[WORK INSTRUCTION]
Answer with one figure only, the number of lines below in which "building" occurs.

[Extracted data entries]
※

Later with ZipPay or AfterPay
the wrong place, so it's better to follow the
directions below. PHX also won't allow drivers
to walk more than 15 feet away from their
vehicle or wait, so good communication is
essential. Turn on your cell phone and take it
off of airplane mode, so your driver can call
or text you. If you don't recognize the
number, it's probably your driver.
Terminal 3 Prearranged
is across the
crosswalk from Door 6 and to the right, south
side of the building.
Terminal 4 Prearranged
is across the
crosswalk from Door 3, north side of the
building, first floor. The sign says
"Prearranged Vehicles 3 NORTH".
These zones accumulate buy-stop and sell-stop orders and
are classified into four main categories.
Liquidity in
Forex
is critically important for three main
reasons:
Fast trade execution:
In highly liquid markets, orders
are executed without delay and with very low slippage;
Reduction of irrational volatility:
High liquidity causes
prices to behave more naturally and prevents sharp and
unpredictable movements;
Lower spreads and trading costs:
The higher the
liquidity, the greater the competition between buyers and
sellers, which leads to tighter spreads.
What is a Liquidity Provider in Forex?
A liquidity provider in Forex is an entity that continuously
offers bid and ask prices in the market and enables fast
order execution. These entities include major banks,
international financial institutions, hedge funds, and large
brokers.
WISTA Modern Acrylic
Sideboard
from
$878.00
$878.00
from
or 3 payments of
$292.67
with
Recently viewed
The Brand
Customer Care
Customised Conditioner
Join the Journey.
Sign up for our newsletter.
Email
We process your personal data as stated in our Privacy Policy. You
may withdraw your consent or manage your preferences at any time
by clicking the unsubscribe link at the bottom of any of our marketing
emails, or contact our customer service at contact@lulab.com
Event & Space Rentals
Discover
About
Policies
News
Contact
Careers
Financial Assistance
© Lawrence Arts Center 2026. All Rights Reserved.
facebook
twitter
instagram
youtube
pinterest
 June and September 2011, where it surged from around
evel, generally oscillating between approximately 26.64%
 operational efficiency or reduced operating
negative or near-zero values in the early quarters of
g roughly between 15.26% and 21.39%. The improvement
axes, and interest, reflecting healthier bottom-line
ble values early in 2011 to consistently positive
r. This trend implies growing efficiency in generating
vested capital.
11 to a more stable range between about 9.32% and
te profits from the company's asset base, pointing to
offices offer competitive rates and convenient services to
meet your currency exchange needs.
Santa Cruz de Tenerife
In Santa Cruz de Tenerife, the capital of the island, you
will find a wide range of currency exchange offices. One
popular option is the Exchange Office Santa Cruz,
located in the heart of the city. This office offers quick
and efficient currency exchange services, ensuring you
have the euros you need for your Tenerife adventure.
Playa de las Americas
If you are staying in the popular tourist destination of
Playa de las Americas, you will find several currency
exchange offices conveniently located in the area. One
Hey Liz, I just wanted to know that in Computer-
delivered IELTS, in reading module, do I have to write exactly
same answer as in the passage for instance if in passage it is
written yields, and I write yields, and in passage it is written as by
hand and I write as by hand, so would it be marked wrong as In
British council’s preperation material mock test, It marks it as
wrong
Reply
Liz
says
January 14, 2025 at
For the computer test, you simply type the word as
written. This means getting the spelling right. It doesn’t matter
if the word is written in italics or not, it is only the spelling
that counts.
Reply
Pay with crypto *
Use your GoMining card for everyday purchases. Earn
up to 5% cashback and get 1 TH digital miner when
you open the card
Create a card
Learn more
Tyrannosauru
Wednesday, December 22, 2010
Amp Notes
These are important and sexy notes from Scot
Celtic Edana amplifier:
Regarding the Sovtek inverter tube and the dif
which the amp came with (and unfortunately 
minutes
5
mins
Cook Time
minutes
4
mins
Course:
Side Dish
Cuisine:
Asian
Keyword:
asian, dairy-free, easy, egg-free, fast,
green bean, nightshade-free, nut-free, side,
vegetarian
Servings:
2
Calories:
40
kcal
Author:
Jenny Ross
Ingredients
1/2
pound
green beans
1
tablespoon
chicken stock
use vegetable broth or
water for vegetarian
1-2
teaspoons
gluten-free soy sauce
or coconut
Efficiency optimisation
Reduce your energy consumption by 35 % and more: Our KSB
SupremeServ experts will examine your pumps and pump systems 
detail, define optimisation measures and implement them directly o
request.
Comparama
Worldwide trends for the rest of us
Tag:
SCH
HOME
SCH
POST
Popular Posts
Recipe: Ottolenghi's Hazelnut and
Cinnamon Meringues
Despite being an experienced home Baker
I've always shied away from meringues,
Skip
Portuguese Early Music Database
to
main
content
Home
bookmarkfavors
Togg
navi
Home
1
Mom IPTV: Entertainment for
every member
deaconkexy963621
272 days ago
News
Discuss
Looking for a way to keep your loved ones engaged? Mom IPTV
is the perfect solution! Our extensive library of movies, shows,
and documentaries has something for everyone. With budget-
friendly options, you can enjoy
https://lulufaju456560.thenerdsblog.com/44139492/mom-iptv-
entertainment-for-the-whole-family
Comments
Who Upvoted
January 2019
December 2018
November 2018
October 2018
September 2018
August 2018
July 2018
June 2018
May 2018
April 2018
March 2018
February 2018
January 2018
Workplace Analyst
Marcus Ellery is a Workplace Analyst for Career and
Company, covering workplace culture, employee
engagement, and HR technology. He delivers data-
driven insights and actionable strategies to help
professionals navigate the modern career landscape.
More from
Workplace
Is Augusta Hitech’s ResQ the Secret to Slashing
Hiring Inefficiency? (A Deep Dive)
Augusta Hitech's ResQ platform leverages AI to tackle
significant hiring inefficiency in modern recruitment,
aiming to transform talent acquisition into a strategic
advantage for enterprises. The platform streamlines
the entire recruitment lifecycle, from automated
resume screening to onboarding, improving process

※

[SOLUTION BELOW]
2